## Input data:
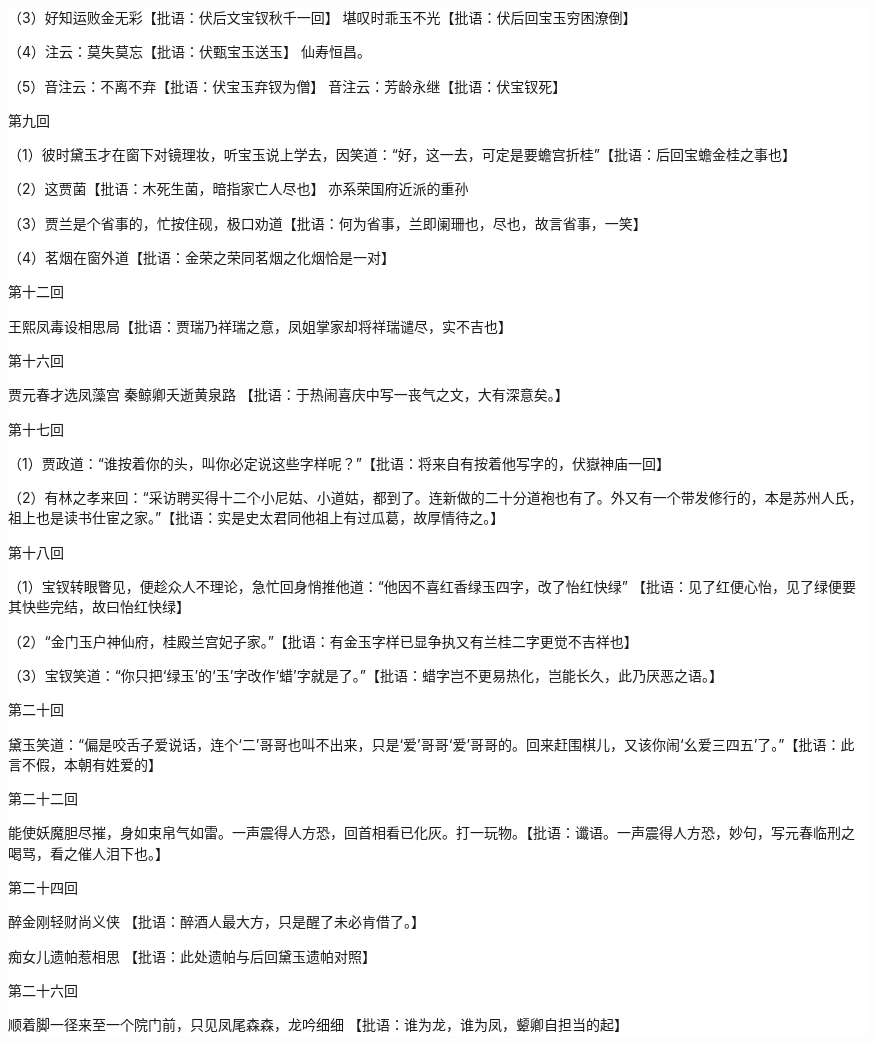 （3）好知运败金无彩【批语：伏后文宝钗秋千一回】
堪叹时乖玉不光【批语：伏后回宝玉穷困潦倒】

（4）注云：莫失莫忘【批语：伏甄宝玉送玉】
仙寿恒昌。

（5）音注云：不离不弃【批语：伏宝玉弃钗为僧】
音注云：芳龄永继【批语：伏宝钗死】

第九回

（1）彼时黛玉才在窗下对镜理妆，听宝玉说上学去，因笑道：“好，这一去，可定是要蟾宫折桂”【批语：后回宝蟾金桂之事也】

（2）这贾菌【批语：木死生菌，暗指家亡人尽也】
亦系荣国府近派的重孙

（3）贾兰是个省事的，忙按住砚，极口劝道【批语：何为省事，兰即阑珊也，尽也，故言省事，一笑】

（4）茗烟在窗外道【批语：金荣之荣同茗烟之化烟恰是一对】

第十二回

王熙凤毒设相思局【批语：贾瑞乃祥瑞之意，凤姐掌家却将祥瑞谴尽，实不吉也】

第十六回

贾元春才选凤藻宫 秦鲸卿夭逝黄泉路 【批语：于热闹喜庆中写一丧气之文，大有深意矣。】

第十七回

（1）贾政道：“谁按着你的头，叫你必定说这些字样呢？”【批语：将来自有按着他写字的，伏嶽神庙一回】

（2）有林之孝来回：“采访聘买得十二个小尼姑、小道姑，都到了。连新做的二十分道袍也有了。外又有一个带发修行的，本是苏州人氏，祖上也是读书仕宦之家。”【批语：实是史太君同他祖上有过瓜葛，故厚情待之。】

第十八回

（1）宝钗转眼瞥见，便趁众人不理论，急忙回身悄推他道：“他因不喜红香绿玉四字，改了怡红快绿”
【批语：见了红便心怡，见了绿便要其快些完结，故曰怡红快绿】

（2）“金门玉户神仙府，桂殿兰宫妃子家。”【批语：有金玉字样已显争执又有兰桂二字更觉不吉祥也】

（3）宝钗笑道：“你只把‘绿玉’的‘玉’字改作‘蜡’字就是了。”【批语：蜡字岂不更易热化，岂能长久，此乃厌恶之语。】

第二十回

黛玉笑道：“偏是咬舌子爱说话，连个‘二’哥哥也叫不出来，只是‘爱’哥哥‘爱’哥哥的。回来赶围棋儿，又该你闹‘幺爱三四五’了。”【批语：此言不假，本朝有姓爱的】

第二十二回

能使妖魔胆尽摧，身如束帛气如雷。一声震得人方恐，回首相看已化灰。打一玩物。【批语：谶语。一声震得人方恐，妙句，写元春临刑之喝骂，看之催人泪下也。】

第二十四回

醉金刚轻财尚义侠
【批语：醉酒人最大方，只是醒了未必肯借了。】

痴女儿遗帕惹相思
【批语：此处遗帕与后回黛玉遗帕对照】

第二十六回

顺着脚一径来至一个院门前，只见凤尾森森，龙吟细细
【批语：谁为龙，谁为凤，颦卿自担当的起】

## What to produce:
Without copying any images, transcribe the records exactly as they stand.

## Exercise answer:
 （3）好知运败金无彩【批语：伏后文宝钗秋千一回】
堪叹时乖玉不光【批语：伏后回宝玉穷困潦倒】

（4）注云：莫失莫忘【批语：伏甄宝玉送玉】
仙寿恒昌。

（5）音注云：不离不弃【批语：伏宝玉弃钗为僧】
音注云：芳龄永继【批语：伏宝钗死】

第九回

（1）彼时黛玉才在窗下对镜理妆，听宝玉说上学去，因笑道：“好，这一去，可定是要蟾宫折桂”【批语：后回宝蟾金桂之事也】

（2）这贾菌【批语：木死生菌，暗指家亡人尽也】
亦系荣国府近派的重孙

（3）贾兰是个省事的，忙按住砚，极口劝道【批语：何为省事，兰即阑珊也，尽也，故言省事，一笑】

（4）茗烟在窗外道【批语：金荣之荣同茗烟之化烟恰是一对】

第十二回

王熙凤毒设相思局【批语：贾瑞乃祥瑞之意，凤姐掌家却将祥瑞谴尽，实不吉也】

第十六回

贾元春才选凤藻宫 秦鲸卿夭逝黄泉路 【批语：于热闹喜庆中写一丧气之文，大有深意矣。】

第十七回

（1）贾政道：“谁按着你的头，叫你必定说这些字样呢？”【批语：将来自有按着他写字的，伏嶽神庙一回】

（2）有林之孝来回：“采访聘买得十二个小尼姑、小道姑，都到了。连新做的二十分道袍也有了。外又有一个带发修行的，本是苏州人氏，祖上也是读书仕宦之家。”【批语：实是史太君同他祖上有过瓜葛，故厚情待之。】

第十八回

（1）宝钗转眼瞥见，便趁众人不理论，急忙回身悄推他道：“他因不喜红香绿玉四字，改了怡红快绿”
【批语：见了红便心怡，见了绿便要其快些完结，故曰怡红快绿】

（2）“金门玉户神仙府，桂殿兰宫妃子家。”【批语：有金玉字样已显争执又有兰桂二字更觉不吉祥也】

（3）宝钗笑道：“你只把‘绿玉’的‘玉’字改作‘蜡’字就是了。”【批语：蜡字岂不更易热化，岂能长久，此乃厌恶之语。】

第二十回

黛玉笑道：“偏是咬舌子爱说话，连个‘二’哥哥也叫不出来，只是‘爱’哥哥‘爱’哥哥的。回来赶围棋儿，又该你闹‘幺爱三四五’了。”【批语：此言不假，本朝有姓爱的】

第二十二回

能使妖魔胆尽摧，身如束帛气如雷。一声震得人方恐，回首相看已化灰。打一玩物。【批语：谶语。一声震得人方恐，妙句，写元春临刑之喝骂，看之催人泪下也。】

第二十四回

醉金刚轻财尚义侠
【批语：醉酒人最大方，只是醒了未必肯借了。】

痴女儿遗帕惹相思
【批语：此处遗帕与后回黛玉遗帕对照】

第二十六回

顺着脚一径来至一个院门前，只见凤尾森森，龙吟细细
【批语：谁为龙，谁为凤，颦卿自担当的起】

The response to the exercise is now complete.